Kur’an-ı Kerim ve hadis-i şeriflerde inananların vasıflarına baktığımızda genel olarak şunları görürüz:
İbadetlerini coşkuyla yapar
“ah keşke daha çok namaz kılsam, ah keşke nisaba bâliğ malım olsa da zekât versem” sözleri, gerçek müminin arzularıdır. Mümin tam bir mütevazı kuldur. Sabır ve şükür; hayatın gülen, güldüren ve ağlatan yüzü karşısında müminin iki tavrının adıdır.
Güven Doludur
Bütün insanlar kendilerini onun karşısında güvende hissederler. Muameleleri, şeytanın fesat karıştırmalarına karşı kapalı olacak şekilde sağlam, aldanmayacak kadar da müsamahalıdır.
Allah’ı hatırlatır
Baktığınızda yüzüne Allah’ı hatırlatacak kadar bir derinlik, oturup yanına dinlediğinizde de sizi irşat edecek kadar bir ilmî ve hâlî derinliği vardır.
Faydalı insandır
Etrafına hep faydalıdır. Tam bir muhasebe ve murakabe insanıdır.
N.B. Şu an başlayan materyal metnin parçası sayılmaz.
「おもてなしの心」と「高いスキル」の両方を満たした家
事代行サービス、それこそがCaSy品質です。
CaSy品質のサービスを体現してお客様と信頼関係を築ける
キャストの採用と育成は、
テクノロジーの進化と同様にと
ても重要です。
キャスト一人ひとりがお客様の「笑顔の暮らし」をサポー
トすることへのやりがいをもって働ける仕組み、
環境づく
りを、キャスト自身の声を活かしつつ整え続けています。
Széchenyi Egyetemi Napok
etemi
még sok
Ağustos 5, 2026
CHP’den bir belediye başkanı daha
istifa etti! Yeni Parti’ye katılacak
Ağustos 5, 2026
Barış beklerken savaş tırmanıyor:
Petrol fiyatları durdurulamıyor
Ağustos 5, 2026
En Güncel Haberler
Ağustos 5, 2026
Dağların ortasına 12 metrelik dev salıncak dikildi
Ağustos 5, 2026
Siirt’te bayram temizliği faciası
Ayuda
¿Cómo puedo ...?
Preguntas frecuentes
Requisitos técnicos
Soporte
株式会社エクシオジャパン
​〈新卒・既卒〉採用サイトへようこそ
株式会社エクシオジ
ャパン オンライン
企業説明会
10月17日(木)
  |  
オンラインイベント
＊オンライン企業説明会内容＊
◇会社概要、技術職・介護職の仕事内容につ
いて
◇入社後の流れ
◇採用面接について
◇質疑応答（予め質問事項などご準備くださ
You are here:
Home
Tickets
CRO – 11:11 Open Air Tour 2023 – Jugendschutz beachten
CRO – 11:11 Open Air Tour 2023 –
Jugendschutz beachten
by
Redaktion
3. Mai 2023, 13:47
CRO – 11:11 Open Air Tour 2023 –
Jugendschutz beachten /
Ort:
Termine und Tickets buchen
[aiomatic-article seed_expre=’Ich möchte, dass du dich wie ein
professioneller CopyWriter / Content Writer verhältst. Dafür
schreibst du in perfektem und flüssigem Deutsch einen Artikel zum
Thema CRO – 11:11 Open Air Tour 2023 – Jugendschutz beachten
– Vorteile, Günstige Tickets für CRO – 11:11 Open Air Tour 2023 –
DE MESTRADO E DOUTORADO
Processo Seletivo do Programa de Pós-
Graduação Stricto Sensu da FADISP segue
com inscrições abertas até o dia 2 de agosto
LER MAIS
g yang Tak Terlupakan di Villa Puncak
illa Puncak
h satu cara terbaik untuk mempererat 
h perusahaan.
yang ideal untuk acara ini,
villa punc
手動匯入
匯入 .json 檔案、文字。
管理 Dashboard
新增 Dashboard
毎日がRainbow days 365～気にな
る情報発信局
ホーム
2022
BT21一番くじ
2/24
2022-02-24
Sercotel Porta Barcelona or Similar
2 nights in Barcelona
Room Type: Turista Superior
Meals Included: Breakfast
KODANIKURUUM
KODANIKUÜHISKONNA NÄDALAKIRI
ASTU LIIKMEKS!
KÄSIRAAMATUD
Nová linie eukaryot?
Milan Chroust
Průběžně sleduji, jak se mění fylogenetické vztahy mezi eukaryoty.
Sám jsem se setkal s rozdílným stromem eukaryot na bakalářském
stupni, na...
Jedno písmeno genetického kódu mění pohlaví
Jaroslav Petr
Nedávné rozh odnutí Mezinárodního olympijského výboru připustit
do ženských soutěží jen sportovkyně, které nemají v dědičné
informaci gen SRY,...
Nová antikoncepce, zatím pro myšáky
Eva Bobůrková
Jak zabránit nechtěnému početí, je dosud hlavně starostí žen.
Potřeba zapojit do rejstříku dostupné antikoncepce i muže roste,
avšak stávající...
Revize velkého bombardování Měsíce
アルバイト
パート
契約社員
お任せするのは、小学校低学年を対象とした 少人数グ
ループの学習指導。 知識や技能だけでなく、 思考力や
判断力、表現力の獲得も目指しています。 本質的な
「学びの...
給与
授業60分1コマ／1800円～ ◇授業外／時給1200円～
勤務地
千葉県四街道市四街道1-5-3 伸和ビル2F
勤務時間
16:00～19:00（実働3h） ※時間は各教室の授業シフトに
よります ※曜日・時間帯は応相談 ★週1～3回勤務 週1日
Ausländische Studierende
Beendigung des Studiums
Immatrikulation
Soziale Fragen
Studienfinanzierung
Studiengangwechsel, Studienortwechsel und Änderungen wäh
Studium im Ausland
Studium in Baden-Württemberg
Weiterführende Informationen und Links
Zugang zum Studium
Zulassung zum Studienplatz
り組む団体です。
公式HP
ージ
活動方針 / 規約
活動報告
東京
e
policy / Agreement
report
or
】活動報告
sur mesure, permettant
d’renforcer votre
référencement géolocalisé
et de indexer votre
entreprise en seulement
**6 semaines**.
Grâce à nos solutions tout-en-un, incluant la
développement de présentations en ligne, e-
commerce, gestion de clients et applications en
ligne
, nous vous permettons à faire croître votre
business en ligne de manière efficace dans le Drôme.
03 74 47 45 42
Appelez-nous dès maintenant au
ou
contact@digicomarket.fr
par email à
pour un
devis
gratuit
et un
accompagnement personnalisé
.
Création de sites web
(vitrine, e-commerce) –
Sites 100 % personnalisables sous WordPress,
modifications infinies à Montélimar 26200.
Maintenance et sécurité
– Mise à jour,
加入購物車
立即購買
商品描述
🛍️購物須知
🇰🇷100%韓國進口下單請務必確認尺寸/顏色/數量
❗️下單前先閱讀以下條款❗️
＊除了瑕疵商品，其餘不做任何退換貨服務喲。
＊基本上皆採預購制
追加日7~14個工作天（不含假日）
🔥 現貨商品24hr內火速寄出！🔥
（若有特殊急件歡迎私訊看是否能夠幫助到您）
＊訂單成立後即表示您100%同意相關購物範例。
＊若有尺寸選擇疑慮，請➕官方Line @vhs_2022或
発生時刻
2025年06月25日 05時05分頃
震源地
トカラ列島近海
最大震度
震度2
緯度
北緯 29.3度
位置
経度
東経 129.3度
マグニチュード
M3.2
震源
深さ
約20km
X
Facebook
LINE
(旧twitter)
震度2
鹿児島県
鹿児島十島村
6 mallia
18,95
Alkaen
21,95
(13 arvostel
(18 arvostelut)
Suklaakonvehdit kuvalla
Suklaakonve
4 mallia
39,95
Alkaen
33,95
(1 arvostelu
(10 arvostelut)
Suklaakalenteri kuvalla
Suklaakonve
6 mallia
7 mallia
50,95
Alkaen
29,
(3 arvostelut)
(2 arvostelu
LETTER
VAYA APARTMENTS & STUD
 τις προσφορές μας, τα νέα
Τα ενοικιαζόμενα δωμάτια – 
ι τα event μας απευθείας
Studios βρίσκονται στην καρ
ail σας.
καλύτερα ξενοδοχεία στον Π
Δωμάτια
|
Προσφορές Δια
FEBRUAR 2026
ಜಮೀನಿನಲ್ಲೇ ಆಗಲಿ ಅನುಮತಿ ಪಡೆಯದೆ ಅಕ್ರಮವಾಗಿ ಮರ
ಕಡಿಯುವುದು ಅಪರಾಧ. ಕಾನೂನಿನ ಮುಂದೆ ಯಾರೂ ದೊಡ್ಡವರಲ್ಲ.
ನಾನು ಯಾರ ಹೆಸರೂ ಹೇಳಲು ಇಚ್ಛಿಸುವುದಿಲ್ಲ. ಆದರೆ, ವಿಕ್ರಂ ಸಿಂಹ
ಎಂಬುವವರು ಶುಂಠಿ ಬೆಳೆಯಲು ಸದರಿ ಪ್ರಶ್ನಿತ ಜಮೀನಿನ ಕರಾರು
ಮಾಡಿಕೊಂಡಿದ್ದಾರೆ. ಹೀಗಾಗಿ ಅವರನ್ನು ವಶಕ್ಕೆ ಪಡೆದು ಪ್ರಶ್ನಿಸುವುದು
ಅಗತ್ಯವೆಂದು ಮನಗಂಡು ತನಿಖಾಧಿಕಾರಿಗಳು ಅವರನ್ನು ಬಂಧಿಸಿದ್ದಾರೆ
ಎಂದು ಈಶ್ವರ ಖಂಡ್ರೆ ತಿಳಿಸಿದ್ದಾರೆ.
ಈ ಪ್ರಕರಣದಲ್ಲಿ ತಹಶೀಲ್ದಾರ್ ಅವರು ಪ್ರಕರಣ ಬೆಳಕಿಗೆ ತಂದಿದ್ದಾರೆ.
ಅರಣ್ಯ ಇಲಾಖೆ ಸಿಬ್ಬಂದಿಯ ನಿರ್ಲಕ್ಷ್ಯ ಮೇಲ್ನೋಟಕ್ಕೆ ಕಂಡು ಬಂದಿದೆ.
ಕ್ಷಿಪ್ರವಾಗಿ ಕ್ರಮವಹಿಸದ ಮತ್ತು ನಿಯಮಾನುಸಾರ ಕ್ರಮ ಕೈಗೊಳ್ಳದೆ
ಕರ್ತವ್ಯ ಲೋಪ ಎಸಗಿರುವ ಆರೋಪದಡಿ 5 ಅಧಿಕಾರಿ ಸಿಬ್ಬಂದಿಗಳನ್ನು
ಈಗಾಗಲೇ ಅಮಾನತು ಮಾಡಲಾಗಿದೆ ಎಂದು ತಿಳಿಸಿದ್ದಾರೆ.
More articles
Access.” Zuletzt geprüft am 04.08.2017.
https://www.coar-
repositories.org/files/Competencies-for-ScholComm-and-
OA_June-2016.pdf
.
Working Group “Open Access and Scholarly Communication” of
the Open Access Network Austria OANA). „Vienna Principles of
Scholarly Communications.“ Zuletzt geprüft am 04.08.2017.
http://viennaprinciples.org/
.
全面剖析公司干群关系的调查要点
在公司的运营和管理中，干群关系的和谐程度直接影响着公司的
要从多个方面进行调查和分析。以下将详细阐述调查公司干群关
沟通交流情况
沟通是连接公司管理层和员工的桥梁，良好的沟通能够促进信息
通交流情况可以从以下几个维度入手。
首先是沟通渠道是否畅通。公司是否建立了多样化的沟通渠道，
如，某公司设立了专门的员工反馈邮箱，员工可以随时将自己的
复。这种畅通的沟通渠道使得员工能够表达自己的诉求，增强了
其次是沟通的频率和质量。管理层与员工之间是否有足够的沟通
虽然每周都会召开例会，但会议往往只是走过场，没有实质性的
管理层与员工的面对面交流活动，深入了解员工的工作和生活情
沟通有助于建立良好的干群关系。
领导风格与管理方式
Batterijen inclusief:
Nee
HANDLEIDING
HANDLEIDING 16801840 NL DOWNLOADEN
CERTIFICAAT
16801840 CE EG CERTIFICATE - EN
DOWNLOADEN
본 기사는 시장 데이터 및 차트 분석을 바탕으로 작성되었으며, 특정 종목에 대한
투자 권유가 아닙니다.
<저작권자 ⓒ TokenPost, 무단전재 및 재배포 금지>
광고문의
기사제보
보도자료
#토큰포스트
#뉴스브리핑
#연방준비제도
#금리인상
Kendisinin savcısı, başkasının ise avukatıdır.
Saygılı ve iffetlidir
İffetine düşkündür. Tam bir saygı âbidesidir. Geçimlidir, herkes onunla beraber olmayı başkalarına tercih eder.
Çok iyi inanmıştır
Mümin, Allah’a çok iyi inanmıştır, o kadar ki, yaptığı ibadetleriyle gözünün önünde bir cennetin inşa edildiğini görüyor gibidir.
Az yer, az uyur
Az yer, az içer, az uyur ve Allah’ın kâinattaki icraatları karşısında hep hayret ufkundadır.
Derde ve sevince ortaktır
Diğerkâmdır, Müslüman kardeşlerinin derdine ve sevincine ortaktır. Tevbe en büyük şiarıdır.
Dua gücüdür
Dua ise keşfettiği en büyük silahı. Şeytanını yorar, nefsin istekleri karşısında hep cimridir. İşlediği günah onu iki büklüm eder, işlediği bir hayır ise perişan.
Aklını kullanır
Akıllıdır, aklını hep kullanır ve devamlı tefekkür eder.
Ağzı bozuk değildir
Konuştuğu dili iyi kullanır, ağzı bozuk, lanet okuyan bir tip değildir. “Müspet hareket” insanıdır.